Particularly the Chicago Tribune itself. The newspaper that long-time Gannett boss Al Neuharth praised as one of the nation’s best could someday wind up as a part of the company.

A cog in the overall machine that gives news and information to people across the country. Because I suspect if current ownership tries to resist a sale, stockholders interested only in the financial bottom line will wind up stringing them up outside of Tribune Tower, and dumping their carcasses in the heavily-polluted Chicago River.

Yet the image of a Gannett-owned Chicago Tribune bothers me in particular, even though I realize that modern-day newspapers are nowhere near as individualistic as they were in past generations.

PARTICULARLY WHEN ONE ventures outside of Chicago or metropolitan areas, there is a tendency for the “local” papers to carry the same stories – usually written by the Associated Press (and I don’t want to hear from any current or former AP snobs about how the “t” in ‘the’ is capitalized; the one-time Unipresser in me says “Shove it!”).

Even the larger metros are losing their character and becoming merely bigger (and more costly, which cuts into the financial bottom line) versions of ink-on-paper distribution of information.

Which is a medium I am going to prefer until the day I die – reading off a screen gives me a headache after too long a time.

But back to the future of newspapers, particularly the Chicago Tribune – which in the interest of disclosure I should admit I do some work for on a freelance basis. I have an interest in what becomes of Tribune Publishing, because I think about the only other newspaper in the Chicago area left that I could write for would be the Herald-News of Joliet (Shaw Media).

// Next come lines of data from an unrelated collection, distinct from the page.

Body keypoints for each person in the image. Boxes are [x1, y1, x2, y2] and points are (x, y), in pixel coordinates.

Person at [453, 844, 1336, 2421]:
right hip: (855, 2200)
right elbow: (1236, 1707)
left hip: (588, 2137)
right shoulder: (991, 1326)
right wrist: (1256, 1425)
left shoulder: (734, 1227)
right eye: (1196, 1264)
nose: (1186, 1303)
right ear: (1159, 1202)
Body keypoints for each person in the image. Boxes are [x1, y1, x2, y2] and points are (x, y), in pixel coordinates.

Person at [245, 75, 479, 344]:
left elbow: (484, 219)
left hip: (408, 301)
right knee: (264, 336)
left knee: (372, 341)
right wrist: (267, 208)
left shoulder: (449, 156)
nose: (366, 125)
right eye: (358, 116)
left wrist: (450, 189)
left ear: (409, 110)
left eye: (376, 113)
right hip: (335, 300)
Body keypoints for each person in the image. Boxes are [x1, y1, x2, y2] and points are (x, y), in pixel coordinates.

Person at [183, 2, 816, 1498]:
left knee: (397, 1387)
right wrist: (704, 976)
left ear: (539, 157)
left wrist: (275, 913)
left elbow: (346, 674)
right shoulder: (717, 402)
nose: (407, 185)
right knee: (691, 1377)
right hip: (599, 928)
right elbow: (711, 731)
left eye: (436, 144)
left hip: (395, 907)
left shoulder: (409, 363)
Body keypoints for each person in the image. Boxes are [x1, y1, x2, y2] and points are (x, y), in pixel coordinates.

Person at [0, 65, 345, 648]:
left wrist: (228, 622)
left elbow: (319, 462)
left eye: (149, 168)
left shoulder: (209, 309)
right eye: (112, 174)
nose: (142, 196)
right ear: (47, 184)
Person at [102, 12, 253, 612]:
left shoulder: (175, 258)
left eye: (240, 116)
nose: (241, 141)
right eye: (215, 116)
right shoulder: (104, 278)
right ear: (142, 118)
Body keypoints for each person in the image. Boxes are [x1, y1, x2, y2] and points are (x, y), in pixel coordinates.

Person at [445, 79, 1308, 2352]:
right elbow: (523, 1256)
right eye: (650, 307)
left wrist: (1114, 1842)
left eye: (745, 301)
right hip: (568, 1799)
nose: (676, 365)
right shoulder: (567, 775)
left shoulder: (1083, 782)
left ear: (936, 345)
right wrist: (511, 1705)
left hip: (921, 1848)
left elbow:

EVERYTHING ELSE IS gobbled up, and now someone else wants to gobble up the Chicago Tribune – which historically wanted to think of itself as the high-and-mighty voice of the Midwestern U.S. But if it becomes a part of Gannett, it would be a sister paper to the metro dailies in Indianapolis, Detroit, Des Moines and Milwaukee.

With the St. Louis Post-Dispatch owned by Quad Cities-based Lee Enterprises, it could very well wind up that the Chicago Sun-Times becomes the lone independent voice. Either that, or an isolated voice that nobody listens to.

Because the strategy behind all this consolidation is that newspapers have to grow into as large of groups as possible so they can consolidate as many of their costs as possible.

The idea that the Chicago Tribune would remain significantly different from the Indianapolis Star, the Detroit News, the Des Moines Register or Milwaukee Journal-Sentinel would be laughable. It would defeat the purpose of combining into one large company, which would require the publications to become mere versions of one another.

THE SCARY THING (to me, at least) is that I don’t think many people would notice a difference. Particularly because television news already shares so much from city to city and there often is little to distinguish (one male news anchor has a particularly ridiculous-looking toupee, while another station’s meteorologist likes to show more cleavage) one television station from another.

For all I know, there may be people who think the idea of “the newspaper” that provides the same product regardless of what city it’s being purchased in is something good.

Just like how they think being able to get the identical product from a Subway sandwich franchise regardless of where one is makes for a good business plan.

I honestly think this viewpoint is something we won’t appreciate the flaws of until it’s too late to do anything about it.